British Airways pilots could strike this summer – your rights
Thousands of British Airways pilots are to be balloted for strike action in a dispute over pay – and could end up striking as early as August. It's unclear what disruption this could cause, but if it does go ahead here's what you need to know.
The British Airline Pilots Association (BALPA), which is thought to represent 90% of British Airways pilots, will ballot on whether to take industrial action in the next few weeks.
The ballot is set to run until 22 July, and if a strike is voted for, it could take place any time from 5 August – right in the middle of school holidays – until late January.
At the moment, it's unclear if there will be strikes, and even if there is, we don't yet know if it'll cause flight cancellations and disruption.
If you're booking a summer holiday now, you should keep a close eye on the result of the ballot, and it's worth bearing in mind the potential for disruption if a strike is called. If you've already booked a flight, here's what you need to be aware of.
If my flight's delayed or cancelled, what will I be entitled to?
Under EU flight delay law, you have rights if your flight is cancelled or delayed. For these rules to apply, the flight must have left from an EU airport, or you must have arrived at an EU airport on an EU airline.
If your flight is cancelled, you'll be entitled to an alternative flight or refund, no matter when the cancellation takes place.
Typically, a strike by an airline's pilots is not considered an extraordinary circumstance, and so could mean you're also entitled to compensation of up to £520/person if the cancellation takes place less than two weeks before the flight.
If your flight is delayed and you arrive more than three hours late you may also be entitled to compensation.
How much you'd be owed depends on how long a delay is, and the timings of the alternative flight if your flight is cancelled. For full details, see our Flight Delays guide.
If my holiday is disrupted, will my travel insurer cover me?
If your flight is cancelled, you'll be refunded, but if you've booked extra holiday elements – such as hotels or car hire – that you wouldn't be able to use because of the flight cancellation, you would not automatically get the refund directly from the airline.
Whether these costs – often known as 'consequential losses' – would be covered by your travel insurance does vary between policies, so you should of course check the wording of your documents.
If your policy does cover you, the Association of British Insurers says that generally, if you booked when the intention to strike was known but the precise dates of any industrial action were not, then the policy should continue to cover you as normal.
However, if the days of the strikes are confirmed before you book the holiday or the insurance, then the policy would likely not cover you for any strike-related claim.

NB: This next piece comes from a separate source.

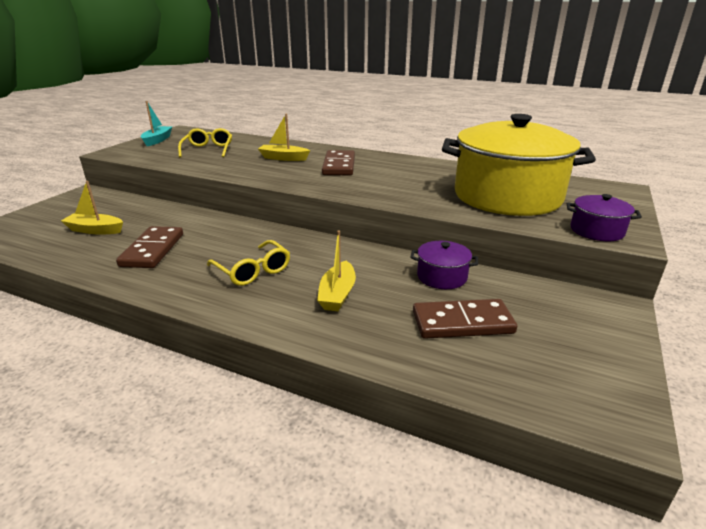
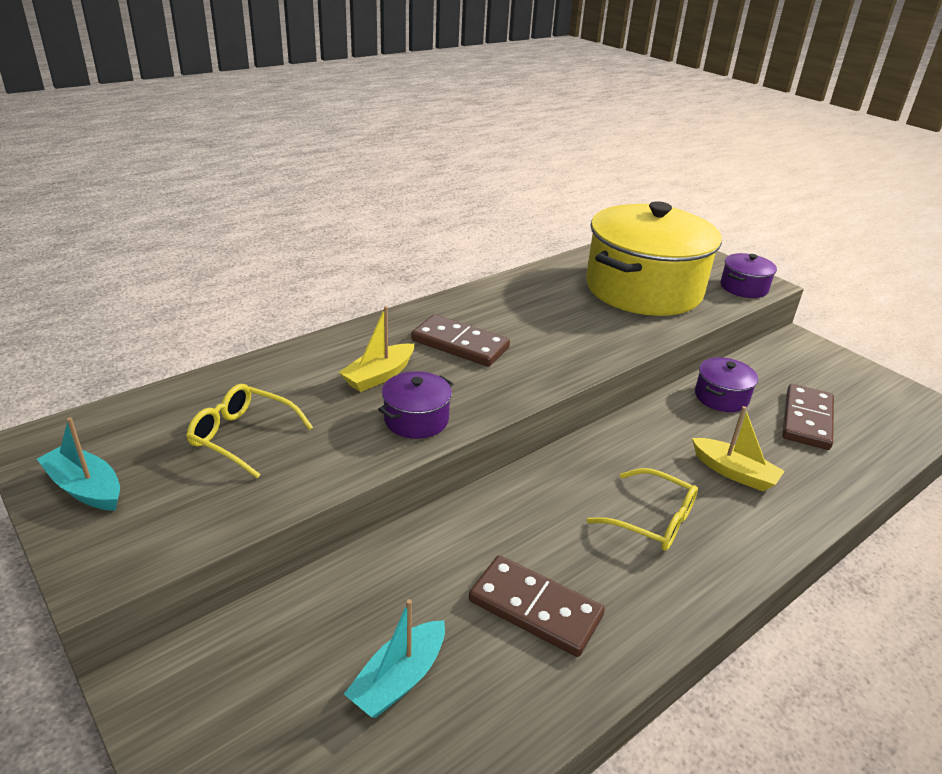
camera: 65 degrees left, 5 degrees up
yellow boat [61,181,123,234] -> turquoise boat [344,599,445,718]
yellow glasses [207,240,290,286] -> yellow glasses turned 45 degrees clockwise [587,468,698,551]
none -> purple pot [378,371,454,439]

At the moment strike action isn't set in stone, so you'll likely be covered if you book now, but it's worth checking directly with your specific insurer.
You may also be covered by Section 75 credit card protection, which makes the credit card provider jointly liable, if the flight cost more than £100.
What does BA say?
A BA spokesperson said: "We are extremely disappointed that the pilots' union, BALPA, has raised the prospect of a ballot for industrial action. We urge them to join us for mediation with the conciliation service ACAS, to reach an agreement and protect hard-working families planning their summer breaks.
"We believe our pay and benefits for pilots are among the best in the industry, with around 1,000 applications from pilots who want to move to us from other airlines every year."
A BALPA spokesperson said: "We regret having to move to a strike ballot, but we hope to avoid any disruption to passengers."